MZ : La dernière fois que des documentaires israéliens ont été en lice pour un Oscar, c’était en 2013, quand 5 Caméras Brisées et The Gatekeepers [Les Gardiens] ont été nommés, le premier étant un film anti-occupation. Voyez vous votre film comme un film anti-occupation ? En quoi votre film diffère-t-il d’autres films politiques israéliens qui ont défié le statu quo ?

RLJ : J’aimerais penser que cela va plus loin qu’Israël-Palestine, en ce que Lea a dit la vérité au pouvoir avant que le terme ne soit devenu tendance et qu’elle continuera à le faire avant que la peur ne le fasse passer de mode. Elle est un modèle de citoyenneté engagée dont nous manquons de nos jours, et un modèle que nous aimerions voir reproduit en Israël-Palestine, mais également ailleurs. Le film a clairement à voir avec Israël-Palestine, mais il a aussi à voir avec le fait d’être ce genre de personne et ce genre de femme dans le monde. Et de le faire décennie après décennie.

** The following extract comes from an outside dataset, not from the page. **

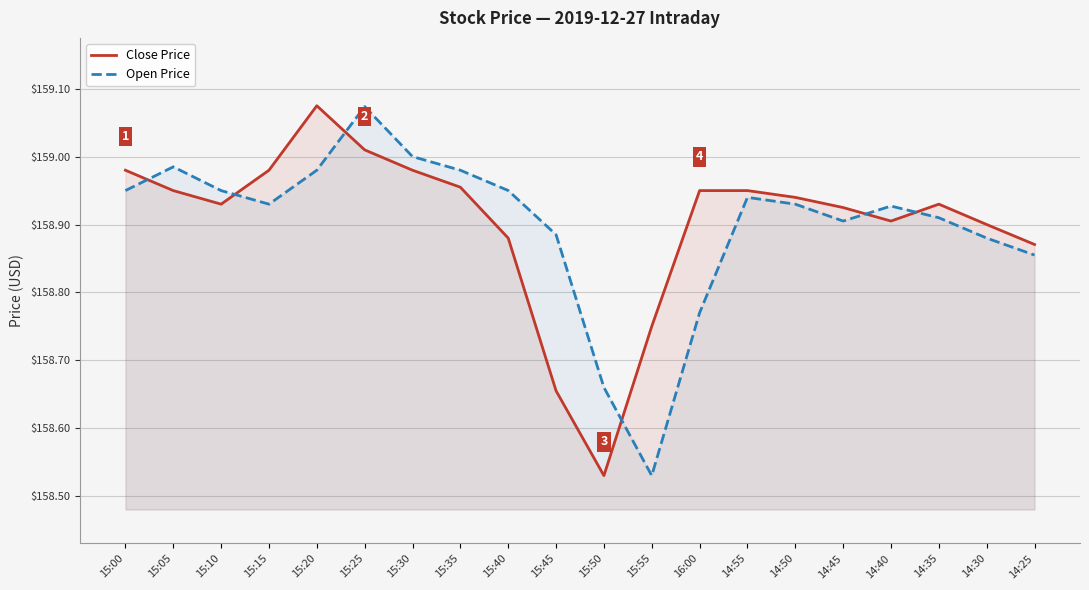

Where is Close Price nearest to the value 158?

15:50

La seule chose que j’ai apprise en tournant ce film, c’est qu’il n’y a pas de « fin ». Il n’y a pas de meilleur monde auquel nous arriverons un jour. Il n’existe pas. Le 21ème siècle est une balle à effet monstrueuse pour ceux d’entre nous qui ont adopté une conscience critique qu 20ème siècle. Et Lea est la preuve vivante qu’il n’y a pas de fin, mais qu’il y a des moyens. Vous n’approcherez jamais de ce « meilleur endroit » sans vous lever tous les matins et sans vous soumettre aux propositions et sans faire le travail. Elle en est le modèle. Vous sortez et vous menez le bon combat. Vous ne vous asseyez pas à attendre ce monde meilleur. S’il existe une chance pour une version du monde légèrement meilleure, c’est uniquement parce que vous vous levez et mettez les moyens en pratique. Ce n’est pas un plan d’action, c’est juste une action.

Mairav Zonszein est une journaliste américano-israélienne qui écrit sur la politique israélienne, la politique étrangère américaine et les droits de l’homme. Blogueuse et collaboratrice de rédaction pour +972 Magazine, elle a écrit aussi, entre autres, pour The New York Times, The Washington Post et The New York Review of Books.